§ Work task
The lines in the listing below are to be given again exactly, starting at the line holding "खुसीभाव झल्किन थाल्छ, ‘पहिले गाउँमा दलितसँग" and ending at the line holding "boleh dipercayai dalam bidang perubatan.". Do not include pictures.
Data extracts below:
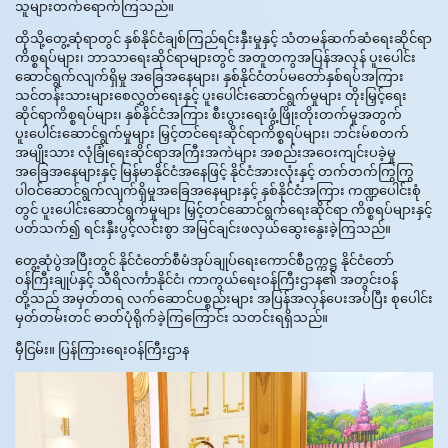
သူများတက်ရောက်ကြသည်။
ထိုသို့တွေ့ဆုံရာတွင် နှစ်နိုင်ငံချစ်ကြည်ရင်းနှီးမှုနှင့် သံတမန်ဆက်ဆံရေးဆိုင်ရာ
ကိစ္စရပ်များ၊ ဘာသာရေးဆိုင်ရာများတွင် အတူတကွအပြန်အလှန် ပူးပေါင်း
ဆောင်ရွက်လျက်ရှိမှု အခြေအနေများ၊ နှစ်နိုင်ငံတပ်မတော်နှစ်ရပ်အကြား
သင်တန်းသားများစေလွှတ်ရေးနှင့် ပူးပေါင်းဆောင်ရွက်မှုများ တိုးမြှင့်ရေး
ဆိုင်ရာကိစ္စရပ်များ၊ နှစ်နိုင်ငံအကြား စီးပွားရေးဖွံ့ဖြိုးတိုးတက်မှုအတွက်
ပူးပေါင်းဆောင်ရွက်မှုများ မြှင့်တင်ရေးဆိုင်ရာကိစ္စရပ်များ၊ ဘင်းမ်စတက်
အမျိုးသား လုံခြုံရေးဆိုင်ရာအကြီးအကဲများ အစည်းအဝေးကျင်းပခဲ့မှု
အခြေအနေများနှင့် မြန်မာနိုင်ငံအနေဖြင့် နိုင်ငံအားလုံးနှင့် တက်တက်ကြွကြွ
ပါဝင်ဆောင်ရွက်လျက်ရှိမှုအခြေအနေများနှင့် နှစ်နိုင်ငံအကြား ကဏ္ဍပေါင်းစုံ
တွင် ပူးပေါင်းဆောင်ရွက်မှုများ မြှင့်တင်ဆောင်ရွက်ရေးဆိုင်ရာ ကိစ္စရပ်များနှင့်
ပတ်သက်၍ ရင်းနှီးပွင့်လင်းစွာ အမြင်ချင်းဖလှယ်ဆွေးနွေးခဲ့ကြသည်။
တွေ့ဆုံပွဲအပြီးတွင် နိုင်ငံတော်စီမံအုပ်ချုပ်ရေးကောင်စီဥက္ကဋ္ဌ နိုင်ငံတော်
ဝန်ကြီးချုပ်နှင့် သီရိလင်္ကာနိုင်ငံ၊ ကာကွယ်ရေးဝန်ကြီးဌာန၏ အတွင်းဝန်
တို့သည် အမှတ်တရ လက်ဆောင်ပစ္စည်းများ အပြန်အလှန်ပေးအပ်ပြီး စုပေါင်း
မှတ်တမ်းတင် ဓာတ်ပုံရိုက်ခဲ့ကြကြောင်း သတင်းရရှိသည်။
မှီငြမ်း။ ပြန်ကြားရေးဝန်ကြီးဌာန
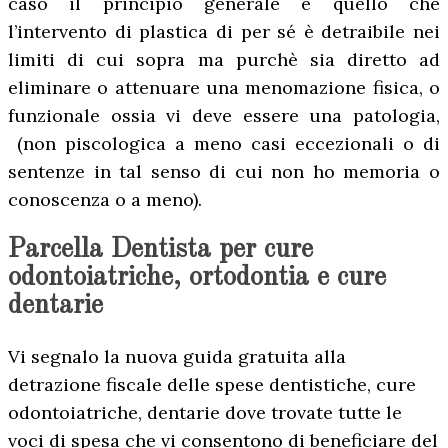
caso il principio generale è quello che
l’intervento di plastica di per sé è detraibile nei
limiti di cui sopra ma purchè sia diretto ad
eliminare o attenuare una menomazione fisica, o
funzionale ossia vi deve essere una patologia,
(non piscologica a meno casi eccezionali o di
sentenze in tal senso di cui non ho memoria o
conoscenza o a meno).
Parcella Dentista per cure
odontoiatriche, ortodontia e cure
dentarie
Vi segnalo la nuova guida gratuita alla
detrazione fiscale delle spese dentistiche, cure
odontoiatriche, dentarie dove trovate tutte le
voci di spesa che vi consentono di beneficiare del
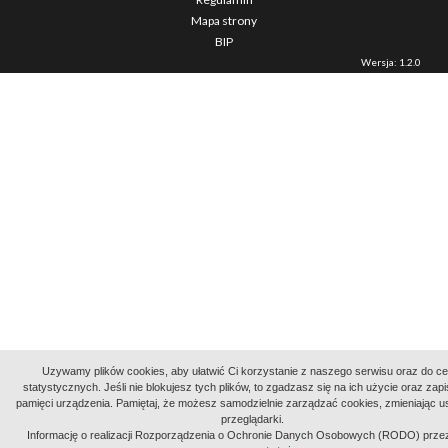
Mapa strony
BIP
Wersja: 1.2.0
Uzywamy plików cookies, aby ułatwić Ci korzystanie z naszego serwisu oraz do c
statystycznych. Jeśli nie blokujesz tych plików, to zgadzasz się na ich użycie oraz zap
pamięci urządzenia. Pamiętaj, że możesz samodzielnie zarządzać cookies, zmieniając u
przeglądarki.
Informację o realizacji Rozporządzenia o Ochronie Danych Osobowych (RODO) prze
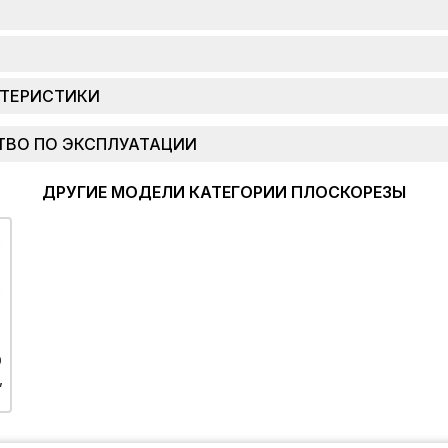
КТЕРИСТИКИ
ТВО ПО ЭКСПЛУАТАЦИИ
ДРУГИЕ МОДЕЛИ КАТЕГОРИИ ПЛОСКОРЕЗЫ
D
,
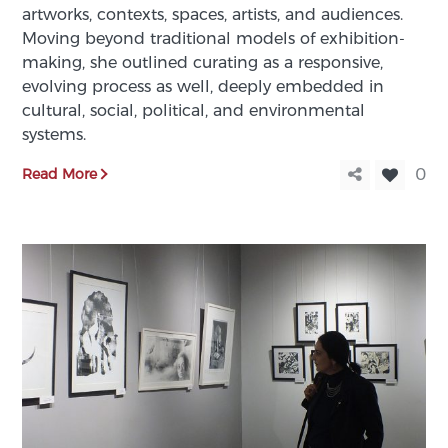
artworks, contexts, spaces, artists, and audiences.
Moving beyond traditional models of exhibition-
making, she outlined curating as a responsive,
evolving process as well, deeply embedded in
cultural, social, political, and environmental
systems.
Read More
0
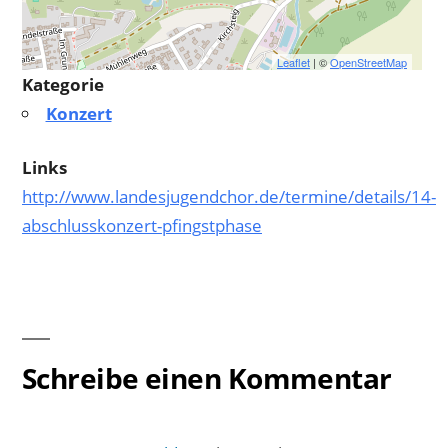
Leaflet
| ©
OpenStreetMap
Kategorie
Konzert
Links
http://www.landesjugendchor.de/termine/details/14-
abschlusskonzert-pfingstphase
Schreibe einen Kommentar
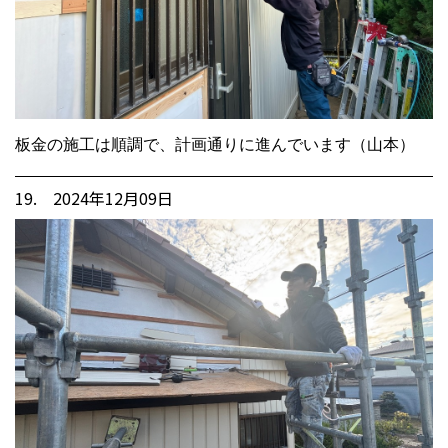
板金の施工は順調で、計画通りに進んでいます（山本）
19. 2024年12月09日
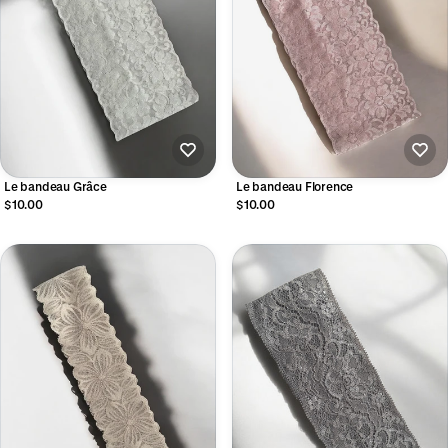
Le bandeau Grâce
Le bandeau Florence
$10.00
$10.00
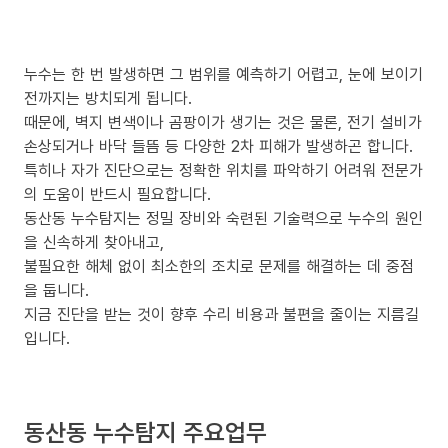
누수는 한 번 발생하면 그 범위를 예측하기 어렵고, 눈에 보이기
전까지는 방치되게 됩니다.
때문에, 벽지 변색이나 곰팡이가 생기는 것은 물론, 전기 설비가
손상되거나 바닥 들뜸 등 다양한 2차 피해가 발생하곤 합니다.
특히나 자가 진단으로는 정확한 위치를 파악하기 어려워 전문가
의 도움이 반드시 필요합니다.
동산동 누수탐지는 정밀 장비와 숙련된 기술력으로 누수의 원인
을 신속하게 찾아내고,
불필요한 해체 없이 최소한의 조치로 문제를 해결하는 데 중점
을 둡니다.
지금 진단을 받는 것이 향후 수리 비용과 불편을 줄이는 지름길
입니다.
동산동 누수탐지 주요업무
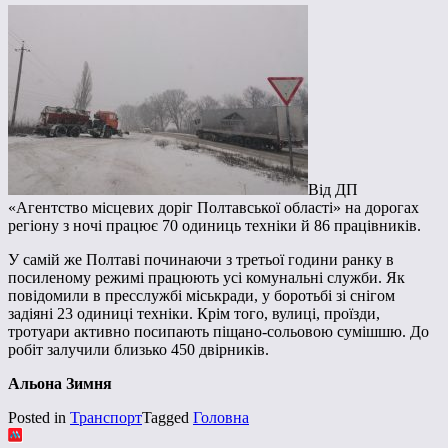
Від ДП
«Агентство місцевих доріг Полтавської області» на дорогах
регіону з ночі працює 70 одиниць техніки й 86 працівників.
У самій же Полтаві починаючи з третьої години ранку в
посиленому режимі працюють усі комунальні служби. Як
повідомили в пресслужбі міськради, у боротьбі зі снігом
задіяні 23 одиниці техніки. Крім того, вулиці, проїзди,
тротуари активно посипають піщано-сольовою сумішшю. До
робіт залучили близько 450 двірників.
Альона Зимня
Posted in
Транспорт
Tagged
Головна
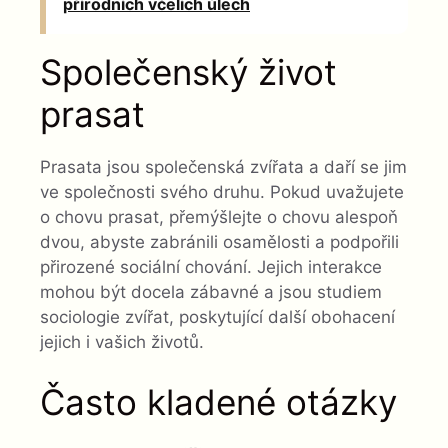
přírodních včelích úlech
Společenský život
prasat
Prasata jsou společenská zvířata a daří se jim
ve společnosti svého druhu. Pokud uvažujete
o chovu prasat, přemýšlejte o chovu alespoň
dvou, abyste zabránili osamělosti a podpořili
přirozené sociální chování. Jejich interakce
mohou být docela zábavné a jsou studiem
sociologie zvířat, poskytující další obohacení
jejich i vašich životů.
Často kladené otázky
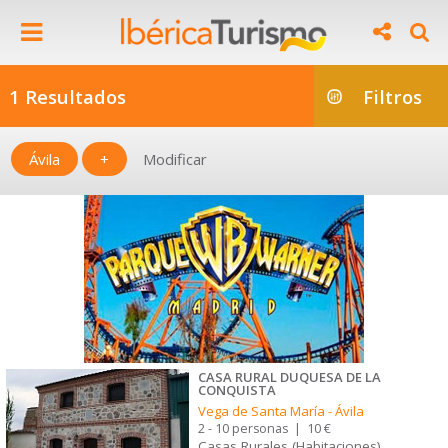
1 Resultados
Filtros
Ávila
+
Modificar
CASA RURAL DUQUESA DE LA
CONQUISTA
Vega de Santa María
-
Ávila
2 - 10 personas
|
10 €
Casas Rurales (Habitaciones)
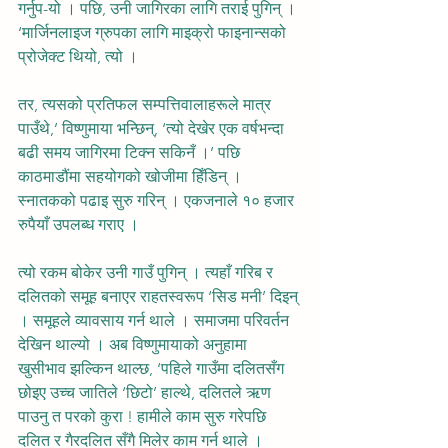
गर्नुप-यो । पछि, उनी जागिरका लागि तराई पुगिन् । 
‘मार्जिनलाइज ग्रुपका लागि माइक्रो फाइनान्सको 
प्रोजेक्ट थियो, त्यो ।
तर, त्यसको प्रतिफल सम्पत्तिवालाहरूले मात्र 
पाउँथे,’ विष्णुमाया भन्छिन्, ‘त्यो देखेर एक वर्षभन्दा 
बढी समय जागिरमा टिक्न सकिनँ ।’ पछि 
काठमाडौंमा सहयोगको खोजीमा हिँडिन् । 
स्नातकको पढाइ सुरु गरिन् । एकजनाले १० हजार 
रुपैयाँ उपलब्ध गराए ।
त्यो रकम बोकेर उनी गाउँ पुगिन् । त्यहाँ गरिब र 
दलितको समूह बनाएर राहतस्वरूप ‘सिड मनी’ दिइन् 
। समूहले व्यावसाय गर्न थाले । समाजमा परिवर्तन 
देखिन थाल्यो । अब विष्णुमायाको अनुहामा 
खुसीभाव झल्किन थाल्छ, ‘पहिले गाउँमा दलितसँग 
छोइए उच्च जातिले ‘छिटो’ हाल्थे, दलितले ऋण 
पाउनु त परको कुरा ! हामीले काम सुरु गरेपछि 
दलित र गैरदलित सँगै मिलेर काम गर्न थाले ।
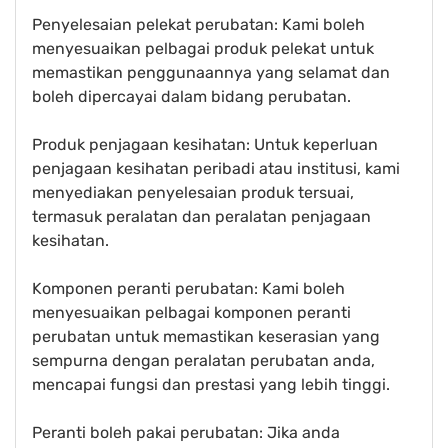
Penyelesaian pelekat perubatan: Kami boleh
menyesuaikan pelbagai produk pelekat untuk
memastikan penggunaannya yang selamat dan
boleh dipercayai dalam bidang perubatan.
Produk penjagaan kesihatan: Untuk keperluan
penjagaan kesihatan peribadi atau institusi, kami
menyediakan penyelesaian produk tersuai,
termasuk peralatan dan peralatan penjagaan
kesihatan.
Komponen peranti perubatan: Kami boleh
menyesuaikan pelbagai komponen peranti
perubatan untuk memastikan keserasian yang
sempurna dengan peralatan perubatan anda,
mencapai fungsi dan prestasi yang lebih tinggi.
Peranti boleh pakai perubatan: Jika anda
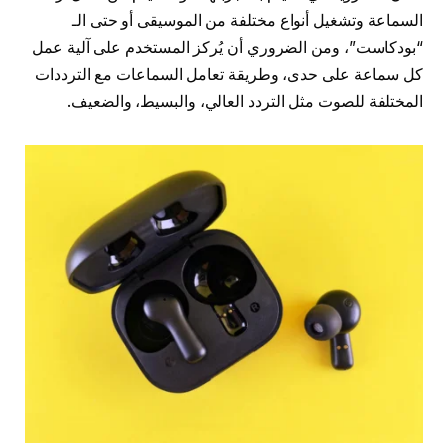
السماعة وتشغيل أنواع مختلفة من الموسيقى أو حتى الـ
“بودكاست”، ومن الضروري أن يُركز المستخدم على آلية عمل
كل سماعة على حدى، وطريقة تعامل السماعات مع الترددات
المختلفة للصوت مثل التردد العالي، والبسيط، والضعيف.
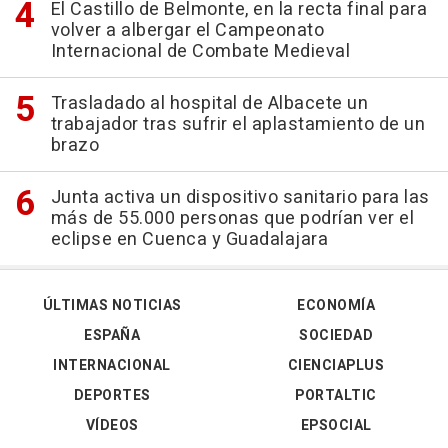
El Castillo de Belmonte, en la recta final para
volver a albergar el Campeonato
Internacional de Combate Medieval
Trasladado al hospital de Albacete un
trabajador tras sufrir el aplastamiento de un
brazo
Junta activa un dispositivo sanitario para las
más de 55.000 personas que podrían ver el
eclipse en Cuenca y Guadalajara
ÚLTIMAS NOTICIAS
ECONOMÍA
ESPAÑA
SOCIEDAD
INTERNACIONAL
CIENCIAPLUS
DEPORTES
PORTALTIC
VÍDEOS
EPSOCIAL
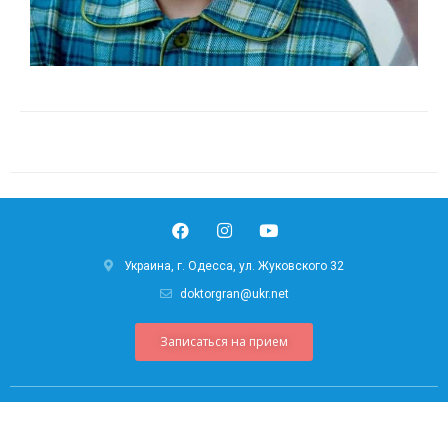
Украина, г. Одесса, ул. Жуковского 32
doktorgran@ukr.net
Записаться на прием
End of Data extracts.
§ Answer below
खुसीभाव झल्किन थाल्छ, ‘पहिले गाउँमा दलितसँग 
छोइए उच्च जातिले ‘छिटो’ हाल्थे, दलितले ऋण 
पाउनु त परको कुरा ! हामीले काम सुरु गरेपछि 
दलित र गैरदलित सँगै मिलेर काम गर्न थाले ।
Penyelesaian pelekat perubatan: Kami boleh
menyesuaikan pelbagai produk pelekat untuk
memastikan penggunaannya yang selamat dan
boleh dipercayai dalam bidang perubatan.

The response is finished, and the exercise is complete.